Sua eleição para o pontificado trouxe ares de
novidade e esperança para a Igreja. Depois de um longo período de papas
de origem italiana, a eleição do papa polonês pôs novamente em evidência
a universalidade da Igreja e a abertura de sua missão a todas as
nações, todos os povos, línguas e culturas. Ainda mais: o novo papa
vinha de um país que vivia a experiência do regime comunista soviético.
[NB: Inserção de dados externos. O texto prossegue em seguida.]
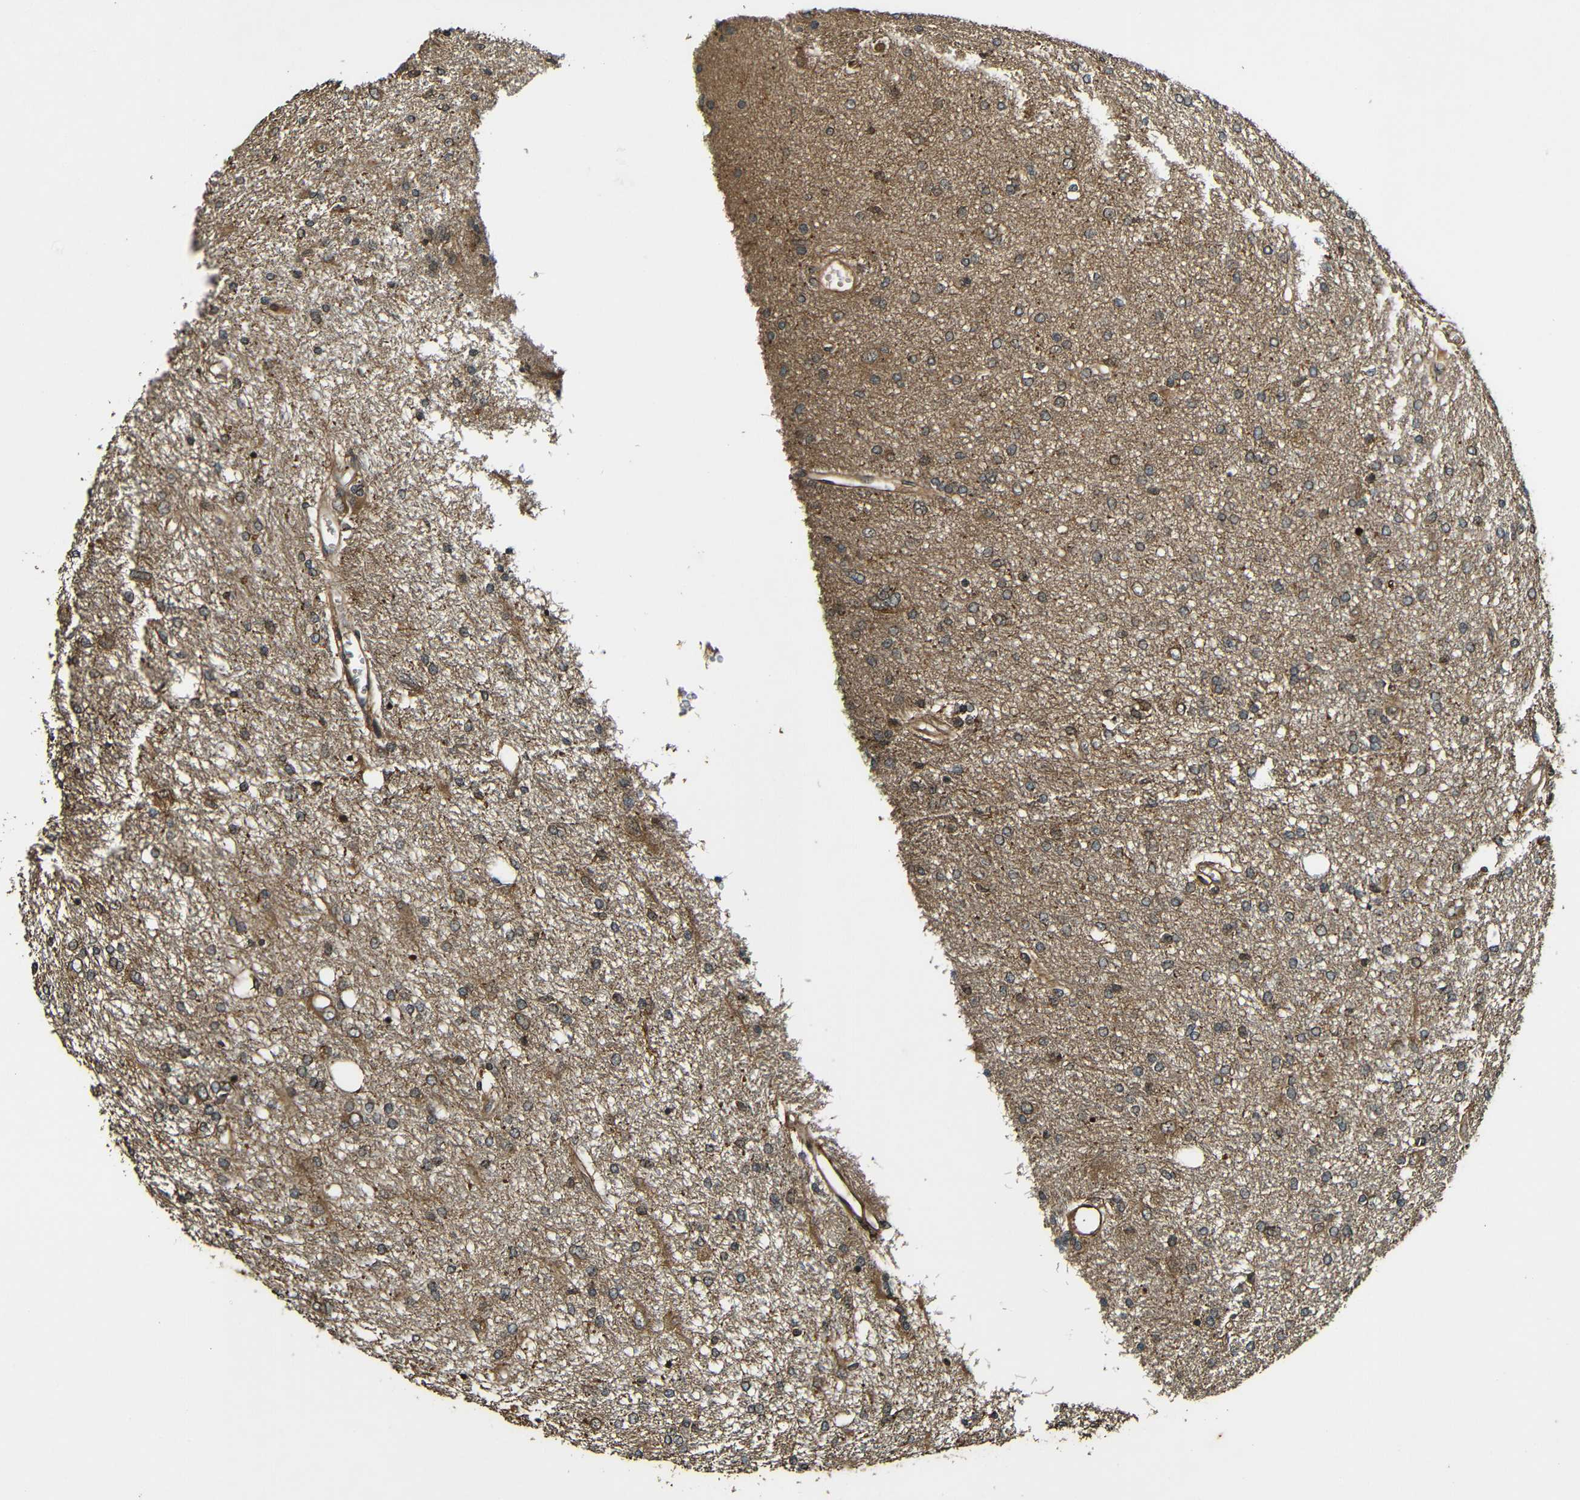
{"staining": {"intensity": "moderate", "quantity": ">75%", "location": "cytoplasmic/membranous"}, "tissue": "glioma", "cell_type": "Tumor cells", "image_type": "cancer", "snomed": [{"axis": "morphology", "description": "Glioma, malignant, High grade"}, {"axis": "topography", "description": "Brain"}], "caption": "Malignant high-grade glioma was stained to show a protein in brown. There is medium levels of moderate cytoplasmic/membranous positivity in about >75% of tumor cells.", "gene": "CASP8", "patient": {"sex": "female", "age": 59}}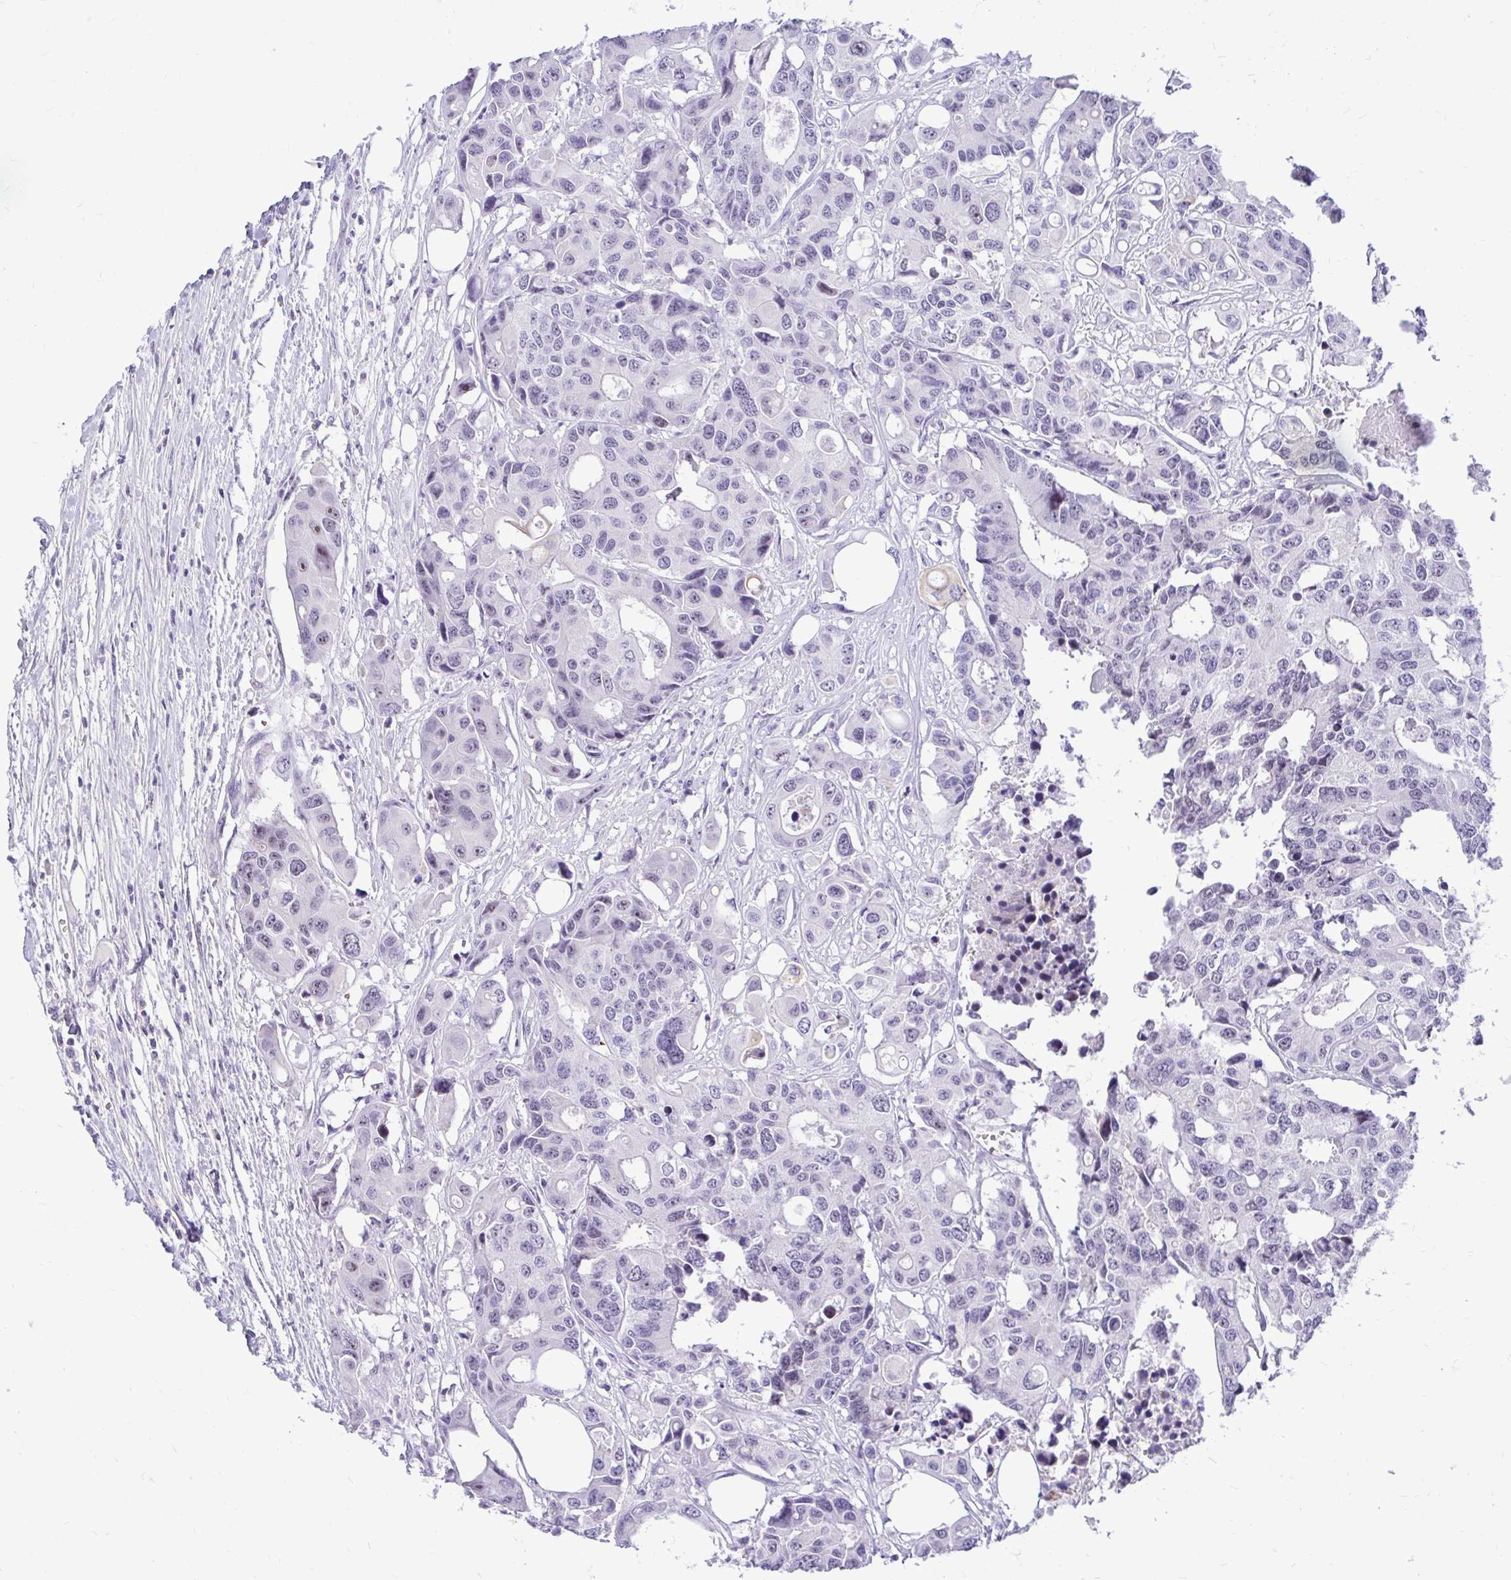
{"staining": {"intensity": "negative", "quantity": "none", "location": "none"}, "tissue": "colorectal cancer", "cell_type": "Tumor cells", "image_type": "cancer", "snomed": [{"axis": "morphology", "description": "Adenocarcinoma, NOS"}, {"axis": "topography", "description": "Colon"}], "caption": "High power microscopy image of an immunohistochemistry (IHC) histopathology image of adenocarcinoma (colorectal), revealing no significant expression in tumor cells. Brightfield microscopy of immunohistochemistry stained with DAB (brown) and hematoxylin (blue), captured at high magnification.", "gene": "NIFK", "patient": {"sex": "male", "age": 77}}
Sua eleição não poderia ser insignificante para a política
internacional, pois trazia um elemento novo e surpreendente, que fazia
pensar logo em possíveis mudanças nas relações entre os blocos comunista
e capitalista. E não se enganou quem pensou assim, pois a atuação de
João Paulo II foi importante para as mudanças no mundo socialista e
comunista, que não demoraram a se manifestar.
Para
muitos, São João Paulo II foi um papa político e não se pode negar
isso. De fato, cabe ao papa exercer esse papel no seu significado mais
elevado de promoção do bem comum, da justiça e da paz. O papa polonês
empenhou-se na promoção do diálogo com os governantes e responsáveis
pelos organismos internacionais, clamou pela superação dos conflitos e
pela promoção da paz justa, pelo respeito à dignidade da pessoa humana e
aos seus direitos fundamentais. Empenhou-se no estabelecimento de uma
ordem econômica e financeira internacional justa, que tivesse o homem
como centro, conforme aparece nos seus documentos sociais e
pronunciamentos diante de autoridades e organismos internacionais.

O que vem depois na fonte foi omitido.